> [Aim of the exercise] Which lines of the records below contain the word "дисквалифицируется"? Report each of them in full.

> [Document layout analysis data]
[Start of Attachment]

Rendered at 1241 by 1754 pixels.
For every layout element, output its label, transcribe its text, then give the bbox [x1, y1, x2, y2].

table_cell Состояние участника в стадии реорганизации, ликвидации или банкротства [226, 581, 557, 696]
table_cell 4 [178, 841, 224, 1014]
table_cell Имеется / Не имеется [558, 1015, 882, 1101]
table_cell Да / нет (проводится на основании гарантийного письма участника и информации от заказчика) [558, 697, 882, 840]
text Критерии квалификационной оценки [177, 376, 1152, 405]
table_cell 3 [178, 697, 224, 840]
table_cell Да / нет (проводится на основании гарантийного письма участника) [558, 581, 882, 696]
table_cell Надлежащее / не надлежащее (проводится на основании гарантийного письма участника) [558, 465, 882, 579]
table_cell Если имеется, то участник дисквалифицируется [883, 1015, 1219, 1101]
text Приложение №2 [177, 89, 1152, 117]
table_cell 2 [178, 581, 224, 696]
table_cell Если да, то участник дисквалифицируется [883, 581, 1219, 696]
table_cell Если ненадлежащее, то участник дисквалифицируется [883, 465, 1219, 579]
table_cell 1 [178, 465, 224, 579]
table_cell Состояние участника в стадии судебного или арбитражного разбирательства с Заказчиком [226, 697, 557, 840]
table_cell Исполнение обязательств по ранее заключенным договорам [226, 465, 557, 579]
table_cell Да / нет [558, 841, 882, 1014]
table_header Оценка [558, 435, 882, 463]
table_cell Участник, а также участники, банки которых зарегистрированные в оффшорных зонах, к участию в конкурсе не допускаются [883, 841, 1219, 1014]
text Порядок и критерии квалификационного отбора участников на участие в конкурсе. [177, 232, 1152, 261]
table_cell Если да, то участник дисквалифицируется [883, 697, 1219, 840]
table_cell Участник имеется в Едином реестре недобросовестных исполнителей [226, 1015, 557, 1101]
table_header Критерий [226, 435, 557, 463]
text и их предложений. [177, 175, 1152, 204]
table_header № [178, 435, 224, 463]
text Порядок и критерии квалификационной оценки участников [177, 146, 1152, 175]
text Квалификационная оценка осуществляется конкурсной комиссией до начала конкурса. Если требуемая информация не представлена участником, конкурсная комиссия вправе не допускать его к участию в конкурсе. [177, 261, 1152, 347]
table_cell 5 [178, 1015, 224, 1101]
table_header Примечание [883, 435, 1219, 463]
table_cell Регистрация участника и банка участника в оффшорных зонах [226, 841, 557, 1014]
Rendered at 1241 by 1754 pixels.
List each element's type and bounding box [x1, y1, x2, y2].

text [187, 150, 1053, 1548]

[End of Attachment]

> [Task response]
table_cell Если имеется, то участник дисквалифицируется [883, 1015, 1219, 1101]
table_cell Если да, то участник дисквалифицируется [883, 581, 1219, 696]
table_cell Если ненадлежащее, то участник дисквалифицируется [883, 465, 1219, 579]
table_cell Если да, то участник дисквалифицируется [883, 697, 1219, 840]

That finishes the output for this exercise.